Um conjunto de qualificações, portanto, que exige abertura permanente para o conhecimento. Em vista dessas e outras exigências, busca-se, como dissemos, uma educação voltada ao desenvolvimento de competências, as quais compreendem um conjunto de conhecimentos, habilidades e atitudes que os estudantes devem adquirir em cada etapa do processo formativo: uma formação centrada na aprendizagem, com novas

metodologias, ênfase no estudo de casos, na formação em serviço, no desenvolvimento

de projetos, na atuação em campo prático. Interessa-nos reconhecer que uma formação dessa envergadura, formação continuada, multíplice, não pode constituir-se permanentemente distanciada de aspectos críticos, da reflexão sistemática, da discussão de contradições.

A questão que nos colocamos é se a dinamicidade implicada no conceito de

autonomia, aliada às exigências da profissionalização, cada vez mais complexas, em

algum momento poderiam suscitar uma formação de nível superior para além da capacitação técnica, da atividade meramente funcional. Essa indagação, por sua vez, remete a uma série de novas problemáticas, já indicadas anteriormente:

Ø   A Universidade é o espaço da diversidade epistêmica, mas, ultimamente, vai perdendo sua heterogeneidade, vai deixando de ser lugar de múltiplos conhecimentos, de amplas discussões, vai se conformando a um modelo internacional padronizado, vai se tornando Universidade de Classe Mundial, voltada essencialmente à pesquisa e à produção do conhecimento matéria-prima. Como poderia interessar-se pelo pensamento crítico?
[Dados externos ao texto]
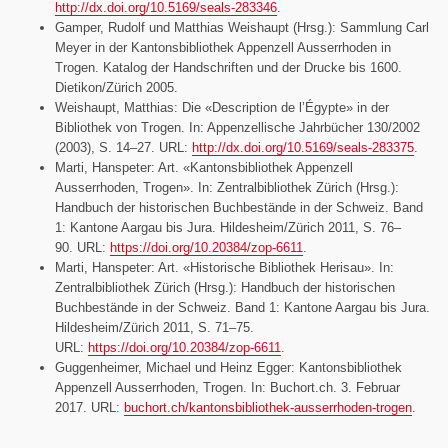
http://dx.doi.org/10.5169/seals-283346
.
Gamper, Rudolf und Matthias Weishaupt (Hrsg.): Sammlung Carl
Meyer in der Kantonsbibliothek Appenzell Ausserrhoden in
Trogen. Katalog der Handschriften und der Drucke bis 1600.
Dietikon/Zürich 2005.
Weishaupt, Matthias: Die «Description de l’Égypte» in der
Bibliothek von Trogen. In: Appenzellische Jahrbücher 130/2002
(2003), S. 14–27. URL:
http://dx.doi.org/10.5169/seals-283375
.
Marti, Hanspeter: Art. «Kantonsbibliothek Appenzell
Ausserrhoden, Trogen». In: Zentralbibliothek Zürich (Hrsg.):
Handbuch der historischen Buchbestände in der Schweiz. Band
1: Kantone Aargau bis Jura. Hildesheim/Zürich 2011, S. 76–
90. URL:
https://doi.org/10.20384/zop-6611
.
Marti, Hanspeter: Art. «Historische Bibliothek Herisau». In:
Zentralbibliothek Zürich (Hrsg.): Handbuch der historischen
Buchbestände in der Schweiz. Band 1: Kantone Aargau bis Jura.
Hildesheim/Zürich 2011, S. 71–75.
URL:
https://doi.org/10.20384/zop-6611
.
Guggenheimer, Michael und Heinz Egger: Kantonsbibliothek
Appenzell Ausserrhoden, Trogen. In: Buchort.ch. 3. Februar
2017. URL:
buchort.ch/kantonsbibliothek-ausserrhoden-trogen
.
Amt für Kultur (Hrsg.): Wo die Welt versammelt ist. Die
Kunstsammlung des Kantons Appenzell Ausserrhoden. Ankäufe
Ø   As diferentes instituições que oferecem ensino de nível superior vão se especializando e se fragmentando cada vez mais, concentrando-se na formação técnica e no treinamento instrumental. Como abririam espaço para avaliar criticamente seus próprios conteúdos?

Ø   A produção, sempre mais automatizada e especializada, vai exigindo menos profissionais para os postos de trabalho existentes, ao mesmo tempo que aumentam as exigências de sua qualificação, de modo que a tendência é que cresça o número de graduados no mercado e diminua a perspectiva do emprego formal. Como dar relevância ao pensamento crítico num mundo dominado por uma tecnologia que sempre se adianta às possibilidades de formação dos sujeitos?
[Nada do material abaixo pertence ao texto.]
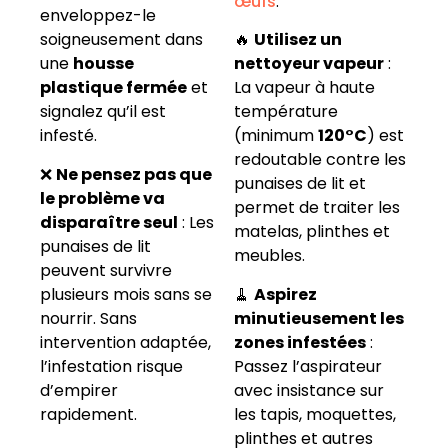
œufs
.
enveloppez-le
soigneusement dans
🔥
Utilisez un
une
housse
nettoyeur vapeur
:
plastique fermée
et
La vapeur à haute
signalez qu’il est
température
infesté.
(minimum
120°C
) est
redoutable contre les
❌
Ne pensez pas que
punaises de lit et
le problème va
permet de traiter les
disparaître seul
: Les
matelas, plinthes et
punaises de lit
meubles.
peuvent survivre
plusieurs mois sans se
🧹
Aspirez
nourrir. Sans
minutieusement les
intervention adaptée,
zones infestées
:
l’infestation risque
Passez l’aspirateur
d’empirer
avec insistance sur
rapidement.
les tapis, moquettes,
plinthes et autres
Não são questões de fácil resposta e, no entanto, devem ser enfrentadas continuamente pela academia. À medida que a consciência dessas e de outras problemáticas vai despertando, o processo formativo deve discuti-las, evidenciando a amplitude dos conflitos e interesses subjacentes ao ensino universitário. Considerando que a educação é um processo permanente, que se inicia na infância e se prolonga por toda vida, inclusive ao longo da formação de nível superior, a dinâmica da emancipação não se ausenta, antes, incide diretamente sobre a consciência dos educandos. Nesse sentido, ainda que seja uma educação focada em uma racionalidade técnica instrumental e existam obstáculos à crítica reflexiva, não se pode afirmar que a consciência resulta absolutamente condicionada, pois os próprios conteúdos da profissionalização, inseridos no bojo de competências cada vez mais valorizadas, podem produzir sujeitos críticos de

sua própria formação e de seu papel na sociedade, alcançando um novo grau de

maturidade. Em outras palavras: poderíamos imaginar que na própria dinâmica do processo da emancipação, defendido como processo para a assunção de um sujeito versátil e adaptável, seria possível o despertar da consciência verdadeira, da ideia do para

quê tal formação? - Para que servem os conhecimentos adquiridos? Que sociedade eles ajudam a construir?